-- DATASET EXTRACT --

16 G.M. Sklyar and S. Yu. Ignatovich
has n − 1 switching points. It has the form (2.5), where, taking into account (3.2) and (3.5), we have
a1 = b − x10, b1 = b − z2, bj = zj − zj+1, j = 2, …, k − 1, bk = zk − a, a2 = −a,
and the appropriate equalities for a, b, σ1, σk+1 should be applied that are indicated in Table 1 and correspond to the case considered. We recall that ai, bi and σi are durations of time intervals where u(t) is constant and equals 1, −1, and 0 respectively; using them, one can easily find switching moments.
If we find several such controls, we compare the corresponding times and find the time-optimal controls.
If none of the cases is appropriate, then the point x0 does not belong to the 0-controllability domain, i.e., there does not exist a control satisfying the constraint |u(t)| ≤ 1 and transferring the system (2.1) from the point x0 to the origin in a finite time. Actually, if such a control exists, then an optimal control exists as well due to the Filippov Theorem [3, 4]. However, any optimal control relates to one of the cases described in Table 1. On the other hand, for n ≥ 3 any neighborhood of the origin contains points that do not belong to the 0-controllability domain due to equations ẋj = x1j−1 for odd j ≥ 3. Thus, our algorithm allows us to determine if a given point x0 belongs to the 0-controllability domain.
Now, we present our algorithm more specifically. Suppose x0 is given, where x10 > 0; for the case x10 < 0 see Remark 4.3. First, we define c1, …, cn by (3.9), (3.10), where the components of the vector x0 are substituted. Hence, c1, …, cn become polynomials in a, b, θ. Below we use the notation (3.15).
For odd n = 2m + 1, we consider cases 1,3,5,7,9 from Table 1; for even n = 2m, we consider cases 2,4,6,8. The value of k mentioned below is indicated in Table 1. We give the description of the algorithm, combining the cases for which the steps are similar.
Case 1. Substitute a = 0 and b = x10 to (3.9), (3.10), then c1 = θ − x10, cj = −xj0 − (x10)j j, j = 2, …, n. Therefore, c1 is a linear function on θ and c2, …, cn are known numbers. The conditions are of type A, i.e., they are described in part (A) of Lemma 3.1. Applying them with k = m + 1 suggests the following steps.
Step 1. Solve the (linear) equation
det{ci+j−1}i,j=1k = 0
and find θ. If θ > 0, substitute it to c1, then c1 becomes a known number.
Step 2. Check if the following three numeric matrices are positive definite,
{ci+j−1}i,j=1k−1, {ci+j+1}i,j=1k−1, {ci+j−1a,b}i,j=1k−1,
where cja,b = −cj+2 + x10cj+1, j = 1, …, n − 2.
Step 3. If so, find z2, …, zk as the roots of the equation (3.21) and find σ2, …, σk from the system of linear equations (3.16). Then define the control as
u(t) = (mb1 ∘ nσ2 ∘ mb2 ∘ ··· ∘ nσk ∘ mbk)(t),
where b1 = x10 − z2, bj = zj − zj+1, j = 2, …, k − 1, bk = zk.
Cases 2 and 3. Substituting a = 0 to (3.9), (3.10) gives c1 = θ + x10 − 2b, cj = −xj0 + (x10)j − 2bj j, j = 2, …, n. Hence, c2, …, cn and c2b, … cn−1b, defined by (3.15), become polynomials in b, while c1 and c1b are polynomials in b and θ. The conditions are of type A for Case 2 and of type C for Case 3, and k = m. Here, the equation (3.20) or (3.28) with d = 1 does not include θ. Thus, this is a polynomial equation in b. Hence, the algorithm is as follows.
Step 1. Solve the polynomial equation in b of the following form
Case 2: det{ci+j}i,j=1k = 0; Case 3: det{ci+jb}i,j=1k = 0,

-- WHAT YOU SHOULD DO --
Please print the records above exactly from their first line. End with the line containing "Now, we present", and include it.

-- REPLY --
16 G.M. Sklyar and S. Yu. Ignatovich
has n − 1 switching points. It has the form (2.5), where, taking into account (3.2) and (3.5), we have
a1 = b − x10, b1 = b − z2, bj = zj − zj+1, j = 2, …, k − 1, bk = zk − a, a2 = −a,
and the appropriate equalities for a, b, σ1, σk+1 should be applied that are indicated in Table 1 and correspond to the case considered. We recall that ai, bi and σi are durations of time intervals where u(t) is constant and equals 1, −1, and 0 respectively; using them, one can easily find switching moments.
If we find several such controls, we compare the corresponding times and find the time-optimal controls.
If none of the cases is appropriate, then the point x0 does not belong to the 0-controllability domain, i.e., there does not exist a control satisfying the constraint |u(t)| ≤ 1 and transferring the system (2.1) from the point x0 to the origin in a finite time. Actually, if such a control exists, then an optimal control exists as well due to the Filippov Theorem [3, 4]. However, any optimal control relates to one of the cases described in Table 1. On the other hand, for n ≥ 3 any neighborhood of the origin contains points that do not belong to the 0-controllability domain due to equations ẋj = x1j−1 for odd j ≥ 3. Thus, our algorithm allows us to determine if a given point x0 belongs to the 0-controllability domain.
Now, we present our algorithm more specifically. Suppose x0 is given, where x10 > 0; for the case x10 < 0 see Remark 4.3. First, we define c1, …, cn by (3.9), (3.10), where the components of the vector x0 are substituted. Hence, c1, …, cn become polynomials in a, b, θ. Below we use the notation (3.15).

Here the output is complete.